- Soru ayrıntıları -
Sehend savaş gemisiyle ilgili metne göre şu soruları cevaplayın:
1. Sehend kaç metre uzunluğunda?
2. Sehend açık denizlerde en fazla ne kadar kalabiliyor?
3. İran ilk yerli savaş gemisi Cemaran'ı hangi yıl filosuna ekledi?

- Alıştırma metni -

+++

İranın yeni Stealth Savaş Muhribi “Sehend” Basra Körfezi’ne indirdi
İran, gelişmiş füze sistemleri ile donatılan yerli üretim savaş gemisini düzenlenen törenle Basra Körfezi’ne indirdi.
İran devlet televizyonu, “Sehend” adı verilen yerli savaş gemisinin Hürmüz Boğazı’nda düzenlenen törenle suya indirildiğini duyurdu.
Bir helikopter iniş pistine sahip 96 metre uzunluğundaki Sehend destroyerinin denizden karaya, ve denizden havaya ateşlenebilen füzelere ve gelişmiş radarlara sahip olduğu belirtildi.
Sehend adlı geminin 5 aya kadar açık denizlerde kalabilme kapasitesine sahip olduğu da ifade edildi.
İran, ilk yerli savaş gemisi Cemaran’ı 2010 yılında Basra Körfezi’ndeki deniz filosuna eklemişti.
Eylül 2016’da 55 metre boyunda, 14 metre genişliğinde ve güvertesinde bir helikopter bulunan “Shahid Nazeri”nin Buşehr kentinde İran Devrim Muhafızları’na teslim edilmişti.
100 personelin görev yaptığı geminin bordasındaki bir yazı ise dikkat çekmişti. Dini lider Ali Hamaney’in ABD hakkında kullandığı, “Domuzlar Körfezi’ne geri dönün” sözü, bir “mesaj” olarak değerlendirilmişti.
Hatırlanacağı gibi ABD, 1961’de Küba’nın Domuzlar Körfezi’ne çıkarma yapmak istemiş ancak bu operasyon başarısızlıkla sonuçlanmıştı. ABD ile İran donanma gemileri son zamanlarda Basra Körfezi ve Hürmüz Boğazı’nda sık sık karşı karşıya geliyor.
Batılı askeri uzmanlar, sadece 2015 yılında söz konusu bölgede ABD ve İran gemileri arasında 30’dan fazla “yakın karşılaşma” olduğuna dikkat çekiyor.

+++

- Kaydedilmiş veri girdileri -

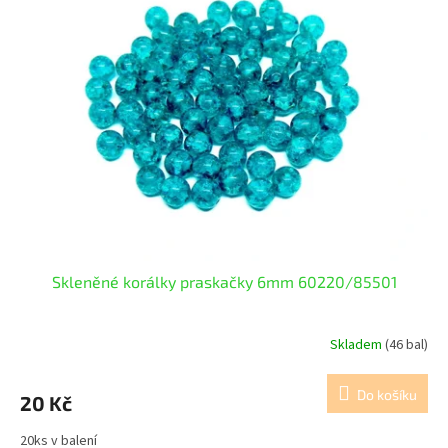
Skleněné korálky praskačky 6mm 60220/85501
Skladem
(46 bal)
Do košíku
20 Kč
20ks v balení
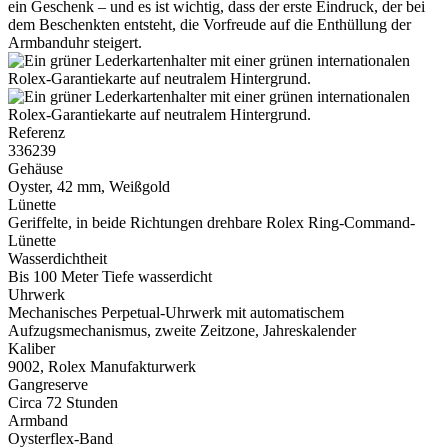
ein Geschenk – und es ist wichtig, dass der erste Eindruck, der bei
dem Beschenkten entsteht, die Vorfreude auf die Enthüllung der
Armbanduhr steigert.
Referenz
336239
Gehäuse
Oyster, 42 mm, Weißgold
Lünette
Geriffelte, in beide Richtungen drehbare
Rolex
Ring-Command-
Lünette
Wasserdichtheit
Bis 100 Meter Tiefe wasserdicht
Uhrwerk
Mechanisches Perpetual-Uhrwerk mit automatischem
Aufzugsmechanismus, zweite Zeitzone, Jahreskalender
Kaliber
9002,
Rolex
Manufakturwerk
Gangreserve
Circa 72 Stunden
Armband
Oysterflex-Band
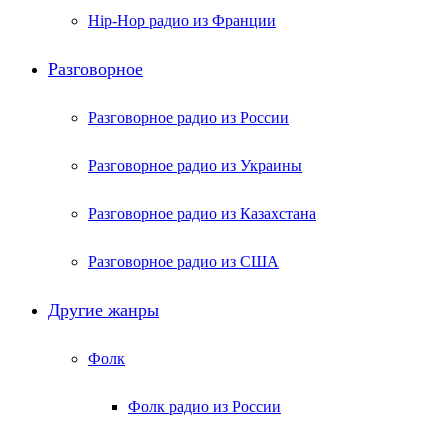
Hip-Hop радио из Франции
Разговорное
Разговорное радио из России
Разговорное радио из Украины
Разговорное радио из Казахстана
Разговорное радио из США
Другие жанры
Фолк
Фолк радио из России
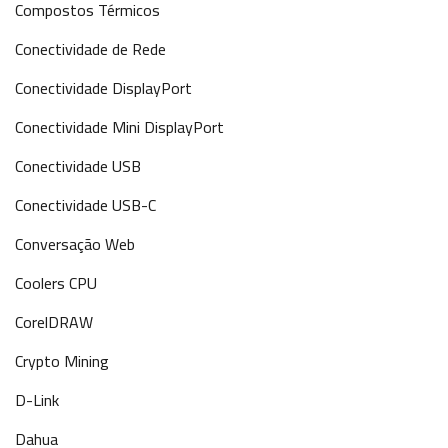
Compostos Térmicos
Conectividade de Rede
Conectividade DisplayPort
Conectividade Mini DisplayPort
Conectividade USB
Conectividade USB-C
Conversação Web
Coolers CPU
CorelDRAW
Crypto Mining
D-Link
Dahua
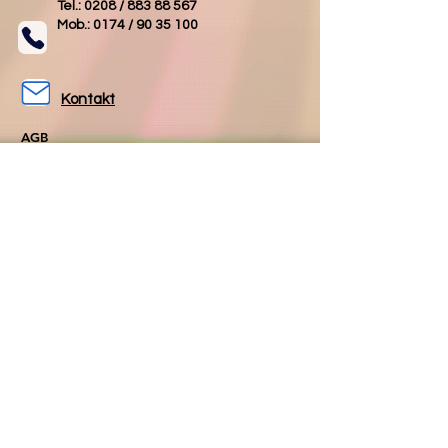
Tel.: 0208 /
883 88 567
Mob.: 0174 /
90 35 100
Kontakt
AGB
Impressum
Datenschutz
Folgen Sie uns
Folgen Sie uns
auf Facebook
auf Instagram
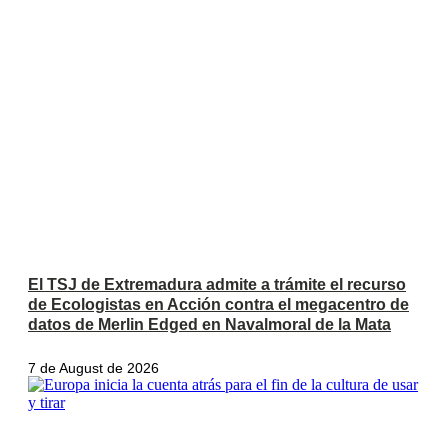
El TSJ de Extremadura admite a trámite el recurso
de Ecologistas en Acción contra el megacentro de
datos de Merlin Edged en Navalmoral de la Mata
7 de August de 2026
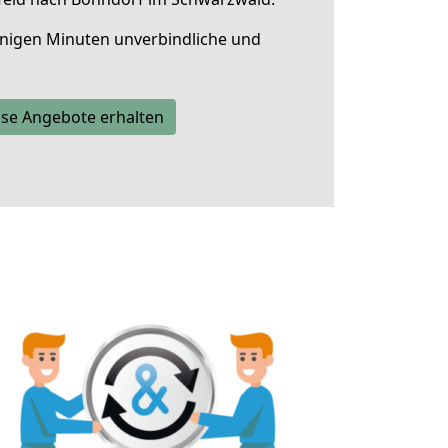
nigen Minuten unverbindliche und
se Angebote erhalten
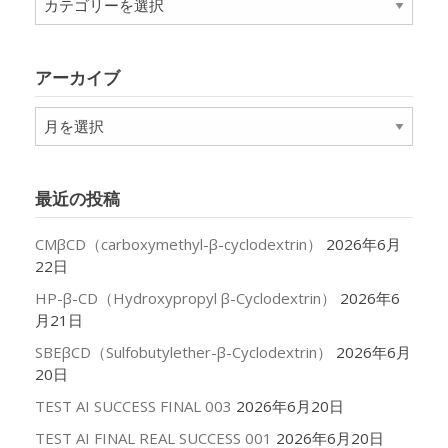
テ
ゴ
リ
アーカイブ
ー
ア
ー
カ
イ
最近の投稿
ブ
CMβCD（carboxymethyl-β-cyclodextrin）
2026年6月
22日
HP-β-CD（Hydroxypropyl β-Cyclodextrin）
2026年6
月21日
SBEβCD（Sulfobutylether-β-Cyclodextrin）
2026年6月
20日
TEST AI SUCCESS FINAL 003
2026年6月20日
TEST AI FINAL REAL SUCCESS 001
2026年6月20日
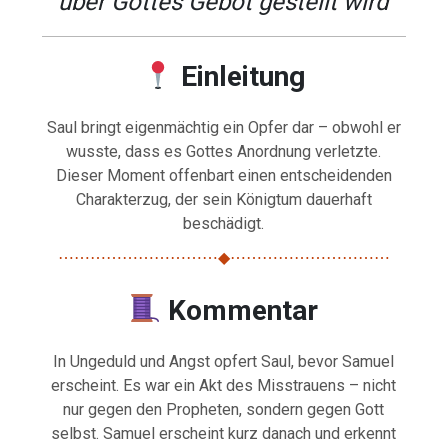
über Gottes Gebot gestellt wird
Einleitung
Saul bringt eigenmächtig ein Opfer dar – obwohl er
wusste, dass es Gottes Anordnung verletzte.
Dieser Moment offenbart einen entscheidenden
Charakterzug, der sein Königtum dauerhaft
beschädigt.
⋯⋯⋯⋯⋯⋯⋯⋯⋯⋯◆⋯⋯⋯⋯⋯⋯⋯⋯⋯⋯
Kommentar
In Ungeduld und Angst opfert Saul, bevor Samuel
erscheint. Es war ein Akt des Misstrauens – nicht
nur gegen den Propheten, sondern gegen Gott
selbst. Samuel erscheint kurz danach und erkennt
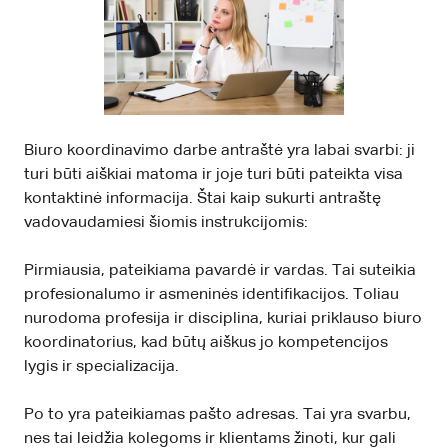
Biuro koordinavimo darbe antraštė yra labai svarbi: ji
turi būti aiškiai matoma ir joje turi būti pateikta visa
kontaktinė informacija. Štai kaip sukurti antraštę
vadovaudamiesi šiomis instrukcijomis:
Pirmiausia, pateikiama pavardė ir vardas. Tai suteikia
profesionalumo ir asmeninės identifikacijos. Toliau
nurodoma profesija ir disciplina, kuriai priklauso biuro
koordinatorius, kad būtų aiškus jo kompetencijos
lygis ir specializacija.
Po to yra pateikiamas pašto adresas. Tai yra svarbu,
nes tai leidžia kolegoms ir klientams žinoti, kur gali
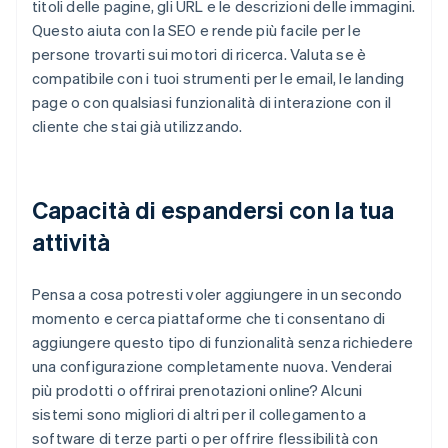
titoli delle pagine, gli URL e le descrizioni delle immagini.
Questo aiuta con la SEO e rende più facile per le
persone trovarti sui motori di ricerca. Valuta se è
compatibile con i tuoi strumenti per le email, le landing
page o con qualsiasi funzionalità di interazione con il
cliente che stai già utilizzando.
Capacità di espandersi con la tua
attività
Pensa a cosa potresti voler aggiungere in un secondo
momento e cerca piattaforme che ti consentano di
aggiungere questo tipo di funzionalità senza richiedere
una configurazione completamente nuova. Venderai
più prodotti o offrirai prenotazioni online? Alcuni
sistemi sono migliori di altri per il collegamento a
software di terze parti o per offrire flessibilità con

+++

- Sorunun cevabı -
1. 96 metre.
2. 5 aya kadar.
3. 2010.